WHAT’S YOUR “THROUGH-LINE”?
The number-one reason for this tragedy is that the speaker never had a proper plan for the talk as a whole. The talk may have been planned bullet point by bullet point, or even sentence by sentence, but no time was actually spent on its overall arc.
There’s a helpful word used to analyze plays, movies, and novels; it applies to talks, too. It’s “through-line,” the connecting theme that ties together each narrative element. Every talk should have one.
Since your goal is to construct something wondrous inside your listeners’ minds, you can think of the through-line as a strong cord or rope onto which you will attach all the elements that are part of the idea you’re building.
This doesn’t mean every talk can only cover one topic, tell a single story, or just proceed in one direction without diversions. Not at all. It just means that all the pieces need to connect.
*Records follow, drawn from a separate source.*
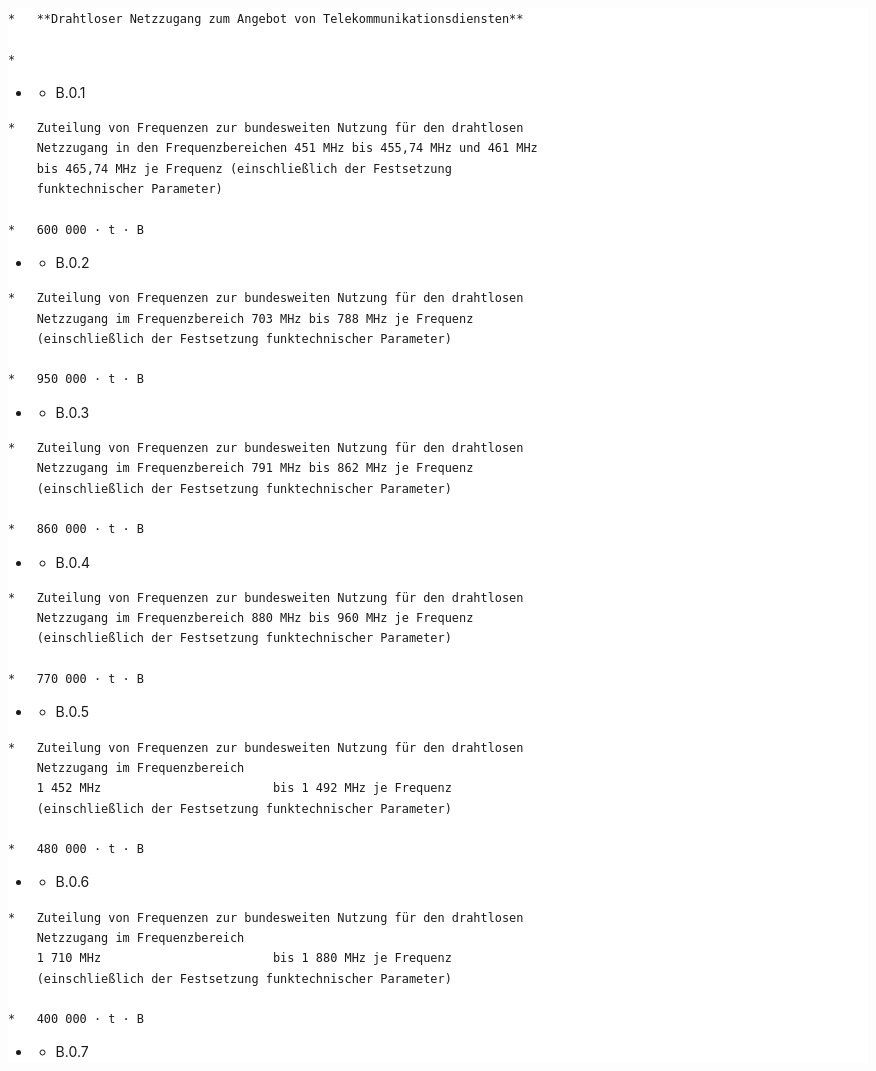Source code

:     *   **Drahtloser Netzzugang zum Angebot von Telekommunikationsdiensten**

    *

*    *   B.0.1

    *   Zuteilung von Frequenzen zur bundesweiten Nutzung für den drahtlosen
        Netzzugang in den Frequenzbereichen 451 MHz bis 455,74 MHz und 461 MHz
        bis 465,74 MHz je Frequenz (einschließlich der Festsetzung
        funktechnischer Parameter)

    *   600 000 · t · B


*    *   B.0.2

    *   Zuteilung von Frequenzen zur bundesweiten Nutzung für den drahtlosen
        Netzzugang im Frequenzbereich 703 MHz bis 788 MHz je Frequenz
        (einschließlich der Festsetzung funktechnischer Parameter)

    *   950 000 · t · B


*    *   B.0.3

    *   Zuteilung von Frequenzen zur bundesweiten Nutzung für den drahtlosen
        Netzzugang im Frequenzbereich 791 MHz bis 862 MHz je Frequenz
        (einschließlich der Festsetzung funktechnischer Parameter)

    *   860 000 · t · B


*    *   B.0.4

    *   Zuteilung von Frequenzen zur bundesweiten Nutzung für den drahtlosen
        Netzzugang im Frequenzbereich 880 MHz bis 960 MHz je Frequenz
        (einschließlich der Festsetzung funktechnischer Parameter)

    *   770 000 · t · B


*    *   B.0.5

    *   Zuteilung von Frequenzen zur bundesweiten Nutzung für den drahtlosen
        Netzzugang im Frequenzbereich
        1 452 MHz                        bis 1 492 MHz je Frequenz
        (einschließlich der Festsetzung funktechnischer Parameter)

    *   480 000 · t · B


*    *   B.0.6

    *   Zuteilung von Frequenzen zur bundesweiten Nutzung für den drahtlosen
        Netzzugang im Frequenzbereich
        1 710 MHz                        bis 1 880 MHz je Frequenz
        (einschließlich der Festsetzung funktechnischer Parameter)

    *   400 000 · t · B


*    *   B.0.7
Here’s the start of a talk thrown together without a through-line:
I want to share with you some experiences I had during my recent trip to Cape Town, and then make a few observations about life on the road . . .
Compare that with:
On my recent trip to Cape Town, I learned something new about strangers—when you can trust them, and when you definitely can’t. Let me share with you two very different experiences I had . . .
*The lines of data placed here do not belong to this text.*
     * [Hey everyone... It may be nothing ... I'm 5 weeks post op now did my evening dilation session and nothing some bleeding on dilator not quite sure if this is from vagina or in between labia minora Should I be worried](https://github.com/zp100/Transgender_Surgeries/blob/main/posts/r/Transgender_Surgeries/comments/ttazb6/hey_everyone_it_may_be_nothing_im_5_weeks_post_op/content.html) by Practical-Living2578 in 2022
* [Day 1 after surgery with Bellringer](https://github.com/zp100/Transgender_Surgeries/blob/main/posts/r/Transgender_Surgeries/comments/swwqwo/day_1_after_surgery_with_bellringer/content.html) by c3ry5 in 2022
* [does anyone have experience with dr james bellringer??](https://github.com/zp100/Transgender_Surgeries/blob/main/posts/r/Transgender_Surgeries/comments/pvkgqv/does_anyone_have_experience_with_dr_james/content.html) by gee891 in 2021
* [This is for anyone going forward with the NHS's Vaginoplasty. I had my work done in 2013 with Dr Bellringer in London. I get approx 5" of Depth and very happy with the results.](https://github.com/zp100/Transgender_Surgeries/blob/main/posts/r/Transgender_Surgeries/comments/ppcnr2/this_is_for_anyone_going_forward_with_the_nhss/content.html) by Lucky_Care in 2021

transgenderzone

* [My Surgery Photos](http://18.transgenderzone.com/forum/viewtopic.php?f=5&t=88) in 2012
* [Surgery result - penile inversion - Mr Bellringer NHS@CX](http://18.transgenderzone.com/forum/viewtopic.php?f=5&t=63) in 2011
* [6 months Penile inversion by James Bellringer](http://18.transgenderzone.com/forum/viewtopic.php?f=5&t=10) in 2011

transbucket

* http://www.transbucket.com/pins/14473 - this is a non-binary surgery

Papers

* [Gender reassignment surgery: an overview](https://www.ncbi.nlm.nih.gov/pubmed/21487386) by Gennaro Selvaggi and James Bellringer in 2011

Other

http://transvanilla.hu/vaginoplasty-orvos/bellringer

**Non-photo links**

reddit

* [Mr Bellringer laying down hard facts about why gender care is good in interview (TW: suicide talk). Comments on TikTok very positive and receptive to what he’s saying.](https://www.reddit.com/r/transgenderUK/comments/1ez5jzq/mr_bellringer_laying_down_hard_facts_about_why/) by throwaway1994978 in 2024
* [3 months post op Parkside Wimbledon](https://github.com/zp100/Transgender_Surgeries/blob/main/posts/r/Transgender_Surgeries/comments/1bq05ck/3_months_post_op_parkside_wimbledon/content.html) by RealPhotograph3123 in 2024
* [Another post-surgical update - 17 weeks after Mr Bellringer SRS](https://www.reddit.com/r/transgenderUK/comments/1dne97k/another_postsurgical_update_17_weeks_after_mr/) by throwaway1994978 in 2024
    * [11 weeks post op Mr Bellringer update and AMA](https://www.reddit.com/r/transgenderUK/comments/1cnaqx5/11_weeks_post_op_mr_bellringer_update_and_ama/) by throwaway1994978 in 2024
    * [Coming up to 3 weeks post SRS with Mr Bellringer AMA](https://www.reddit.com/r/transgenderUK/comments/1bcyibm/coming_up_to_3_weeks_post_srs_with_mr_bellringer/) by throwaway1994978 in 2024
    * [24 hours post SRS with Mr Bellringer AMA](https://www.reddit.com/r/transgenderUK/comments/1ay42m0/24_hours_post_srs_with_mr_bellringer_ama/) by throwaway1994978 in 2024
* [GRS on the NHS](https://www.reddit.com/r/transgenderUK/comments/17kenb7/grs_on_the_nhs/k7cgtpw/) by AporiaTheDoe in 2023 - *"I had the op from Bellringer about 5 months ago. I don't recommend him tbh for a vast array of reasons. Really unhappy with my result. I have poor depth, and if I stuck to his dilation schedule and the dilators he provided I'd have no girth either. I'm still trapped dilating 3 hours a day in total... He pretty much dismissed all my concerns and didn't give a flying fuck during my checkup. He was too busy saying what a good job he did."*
The first setup might work for your family. But the second, with its through-line visible from the get-go, is far more enticing to a general audience.
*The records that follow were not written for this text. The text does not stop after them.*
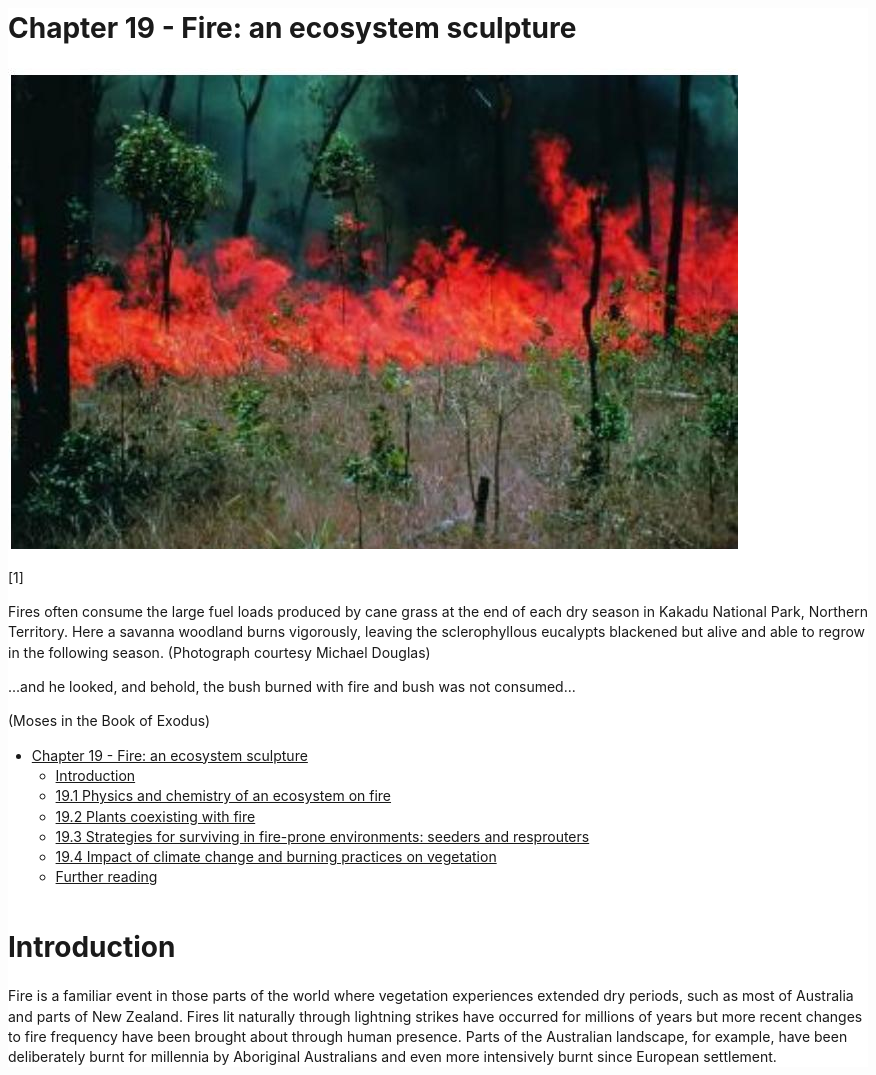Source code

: # Chapter 19 - Fire: an ecosystem sculpture

![](images/9967bbcc84a8923182ab0c4754ad6850f26e76536557fc595e6ed1bc176f9e69.jpg)

[1]

Fires often consume the large fuel loads produced by cane grass at the end of each dry season in Kakadu National Park, Northern Territory. Here a savanna woodland burns vigorously, leaving the sclerophyllous eucalypts blackened but alive and able to regrow in the following season. (Photograph courtesy Michael Douglas)

...and he looked, and behold, the bush burned with fire and bush was not consumed...

(Moses in the Book of Exodus)

- [Chapter 19 - Fire: an ecosystem sculpture](Chapter_19.md)
  - [Introduction]()  
  - [19.1 Physics and chemistry of an ecosystem on fire]()  
  - [19.2 Plants coexisting with fire]()  
  - [19.3 Strategies for surviving in fire-prone environments: seeders and resprouters]()  
  - [19.4 Impact of climate change and burning practices on vegetation]()  
  - [Further reading]()

# Introduction

Fire is a familiar event in those parts of the world where vegetation experiences extended dry periods, such as most of Australia and parts of New Zealand. Fires lit naturally through lightning strikes have occurred for millions of years but more recent changes to fire frequency have been brought about through human presence. Parts of the Australian landscape, for example, have been deliberately burnt for millennia by Aboriginal Australians and even more intensively burnt since European settlement.
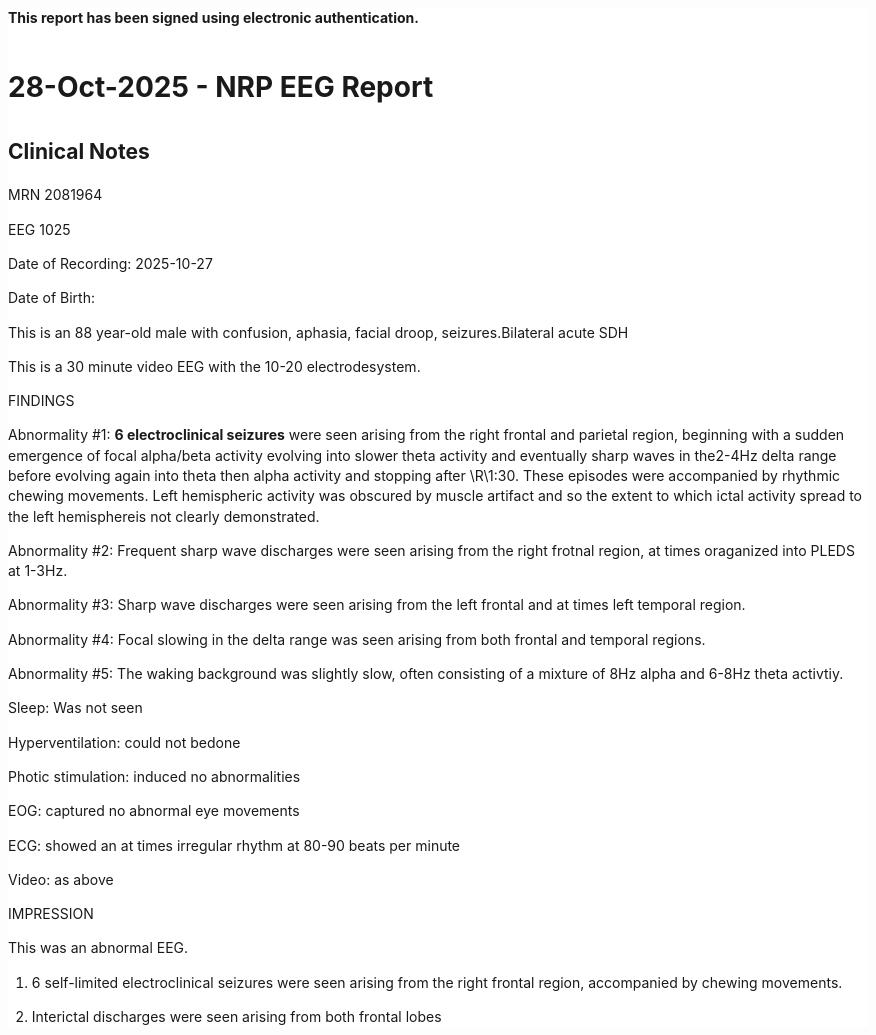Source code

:   
**This report has been signed using electronic authentication.**

# 28-Oct-2025 - NRP EEG Report

## Clinical Notes

MRN 2081964

EEG 1025

Date of Recording: 2025-10-27

Date of Birth:

This is an 88 year-old male with confusion, aphasia, facial droop, seizures.Bilateral acute SDH

This is a 30 minute video EEG with the 10-20 electrodesystem.

FINDINGS

Abnormality #1: **6 electroclinical seizures** were seen arising from the right frontal and parietal region, beginning with a sudden emergence of focal alpha/beta activity evolving into slower theta activity and eventually sharp waves in the2-4Hz delta range before evolving again into theta then alpha activity and stopping after \R\1:30. These episodes were accompanied by rhythmic chewing movements. Left hemispheric activity was obscured by muscle artifact and so the extent to which ictal activity spread to the left hemisphereis not clearly demonstrated.

Abnormality #2: Frequent sharp wave discharges were seen arising from the right frotnal region, at times oraganized into PLEDS at 1-3Hz.

Abnormality #3: Sharp wave discharges were seen arising from the left frontal and at times left temporal region.

Abnormality #4: Focal slowing in the delta range was seen arising from both frontal and temporal regions.

Abnormality #5: The waking background was slightly slow, often consisting of a mixture of 8Hz alpha and 6-8Hz theta activtiy.

Sleep: Was not seen

Hyperventilation: could not bedone

Photic stimulation: induced no abnormalities

EOG: captured no abnormal eye movements

ECG: showed an at times irregular rhythm at 80-90 beats per minute

Video: as above

IMPRESSION

This was an abnormal EEG.

1. 6 self-limited electroclinical seizures were seen arising from the right frontal region, accompanied by chewing movements.

2. Interictal discharges were seen arising from both frontal lobes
HOW TO CRAFT A POWERFUL THROUGH-LINE
A good exercise is to try to encapsulate your through-line in no more than 15 words. And those 15 words need to provide robust content. It’s not enough to think of your goal as, “I want to inspire the audience” or “I want to win support for my work.” It has to be more focused than that. What is the precise idea you want to build inside your listeners? What is their takeaway?